The UCI announced its Disciplinary Commission’s decision on Wednesday, saying that the squad would be unable to compete between August 1 and 30.
The decision was taken after two of the team’s riders tested positive. Italian rider Davide Appollonio was subjected to a doping control on June 14, and this subsequently showed traces of EPO.
On Monday the UCI announced that another Italian, Fabio Taborre, underwent an out of competition doping control on June 16 2015 which subsequently revealed traces of the substance FG-4592.
FG-4592 is a banned product which stimulates the exogenous production of the blood booster EPO. It went through phase II clinical trials but in May 2007 this was temporarily suspended following the death of a trial participant due to fulminant hepatitis.
In early 2008 the blockage was lifted by the FDA. Earlier this year the companies behind it said they were working on phase III clinical trials.
As it had two cases in the same calendar year, Androni Giocattoli-Sidermec became liable for sanction under the anti-doping regulation 7.12.1, which was introduced at the start of the year.
It states that teams with two positives – other than those for specified substances – will face suspensions between 15 and 45 days.
A third positive in the same calendar year can lead to suspensions between 15 days and 12 months.
In both cases the UCI Disciplinary Commission will weigh up the situation and decide on the period of sanction.
On Monday the team said it would sue Taborre, echoing its response when Appollonio tested positive.
During the off season it said that all riders had agreed to pay a fine of €100,000 if they were involved in doping cases, as well as compensation for any additional damages that could take place.
Responding to the 30 day suspension, the team manager Gianni Savio said on Wednesday evening that it planned to exercise its right under the regulation to protest the sanction.
“We’ll appeal to UCI for a lifting of the suspension since Article 7.12.1 foresees that the suspension shall be lifted if the team proves to bear no responsibility,” said Savio. “Not only are we totally unrelated to the facts, but we will also provide all the documents demonstrating the measures adopted to fight against doping: from the seminars guided by lawyer Giuseppe Napoleone, the education courses, the many letters sent to all the components of the team, to the signing of the strict internal rules certified by Notary Marco Marvaso.”
The team is a member of the MPCC anti-doping organisation.
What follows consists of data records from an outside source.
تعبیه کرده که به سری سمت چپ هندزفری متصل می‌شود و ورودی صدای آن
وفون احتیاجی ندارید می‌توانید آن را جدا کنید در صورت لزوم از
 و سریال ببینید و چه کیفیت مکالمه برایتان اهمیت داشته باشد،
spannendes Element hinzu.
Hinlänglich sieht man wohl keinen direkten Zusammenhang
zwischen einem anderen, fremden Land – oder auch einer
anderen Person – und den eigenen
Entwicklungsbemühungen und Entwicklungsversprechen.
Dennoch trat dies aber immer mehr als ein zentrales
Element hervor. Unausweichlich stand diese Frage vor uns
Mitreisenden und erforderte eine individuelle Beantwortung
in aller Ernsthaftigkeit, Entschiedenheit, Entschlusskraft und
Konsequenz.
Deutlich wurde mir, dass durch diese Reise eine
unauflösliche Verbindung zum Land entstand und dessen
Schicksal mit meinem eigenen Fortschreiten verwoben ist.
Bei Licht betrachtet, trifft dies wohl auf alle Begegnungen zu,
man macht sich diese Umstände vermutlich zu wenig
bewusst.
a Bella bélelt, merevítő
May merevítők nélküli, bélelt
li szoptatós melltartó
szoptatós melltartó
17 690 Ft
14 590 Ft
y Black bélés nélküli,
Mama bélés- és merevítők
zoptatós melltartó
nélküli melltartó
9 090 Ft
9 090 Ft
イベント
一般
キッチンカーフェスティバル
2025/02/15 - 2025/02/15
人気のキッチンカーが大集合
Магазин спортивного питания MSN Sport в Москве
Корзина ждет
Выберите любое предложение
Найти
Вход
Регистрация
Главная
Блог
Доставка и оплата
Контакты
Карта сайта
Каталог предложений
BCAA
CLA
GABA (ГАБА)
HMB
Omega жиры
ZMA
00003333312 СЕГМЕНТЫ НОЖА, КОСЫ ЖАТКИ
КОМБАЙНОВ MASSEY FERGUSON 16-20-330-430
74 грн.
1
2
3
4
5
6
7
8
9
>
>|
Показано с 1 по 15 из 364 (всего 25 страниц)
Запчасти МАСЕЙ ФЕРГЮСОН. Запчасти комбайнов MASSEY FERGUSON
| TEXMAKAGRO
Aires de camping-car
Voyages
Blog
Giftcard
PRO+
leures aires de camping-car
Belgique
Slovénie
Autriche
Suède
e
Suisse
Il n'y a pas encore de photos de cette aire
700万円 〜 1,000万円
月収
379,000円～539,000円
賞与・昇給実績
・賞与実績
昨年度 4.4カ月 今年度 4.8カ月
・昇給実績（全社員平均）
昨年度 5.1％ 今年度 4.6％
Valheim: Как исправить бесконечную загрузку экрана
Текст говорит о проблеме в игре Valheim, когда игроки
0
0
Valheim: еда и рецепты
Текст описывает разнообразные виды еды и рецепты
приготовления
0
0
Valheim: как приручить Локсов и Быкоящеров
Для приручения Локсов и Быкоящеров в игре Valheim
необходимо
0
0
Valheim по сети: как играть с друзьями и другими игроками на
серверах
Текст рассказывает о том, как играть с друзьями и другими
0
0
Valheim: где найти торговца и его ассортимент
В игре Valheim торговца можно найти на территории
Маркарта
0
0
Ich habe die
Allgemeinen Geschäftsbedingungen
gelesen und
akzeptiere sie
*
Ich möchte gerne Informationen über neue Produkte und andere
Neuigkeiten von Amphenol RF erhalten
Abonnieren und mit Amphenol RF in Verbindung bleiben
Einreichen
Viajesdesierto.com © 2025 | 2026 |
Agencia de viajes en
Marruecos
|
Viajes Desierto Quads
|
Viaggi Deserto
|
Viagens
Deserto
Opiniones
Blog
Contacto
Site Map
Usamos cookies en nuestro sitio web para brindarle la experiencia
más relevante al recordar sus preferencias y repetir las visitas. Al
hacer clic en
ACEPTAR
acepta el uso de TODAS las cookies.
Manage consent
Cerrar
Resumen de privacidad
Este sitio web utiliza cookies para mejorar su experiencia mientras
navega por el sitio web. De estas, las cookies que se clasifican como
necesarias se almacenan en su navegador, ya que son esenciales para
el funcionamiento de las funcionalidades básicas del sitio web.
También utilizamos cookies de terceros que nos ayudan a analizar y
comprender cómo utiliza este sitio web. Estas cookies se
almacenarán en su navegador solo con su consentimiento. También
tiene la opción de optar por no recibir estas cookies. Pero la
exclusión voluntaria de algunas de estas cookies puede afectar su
Under its rules, squads must voluntarily suspend themselves from competition in the case of more than one positive case.
Under its rules, two positives within one calendar year equal one week on the sidelines, three positives equal four weeks and four result in a five week sanction.
The team had a positive test last season. Savio said that under MPCC rules it would sit out August anyway, but that it would appeal to the UCI on point of principle.
It added that Napoleone is proceeding with plans to sue Taborre and Appollonio.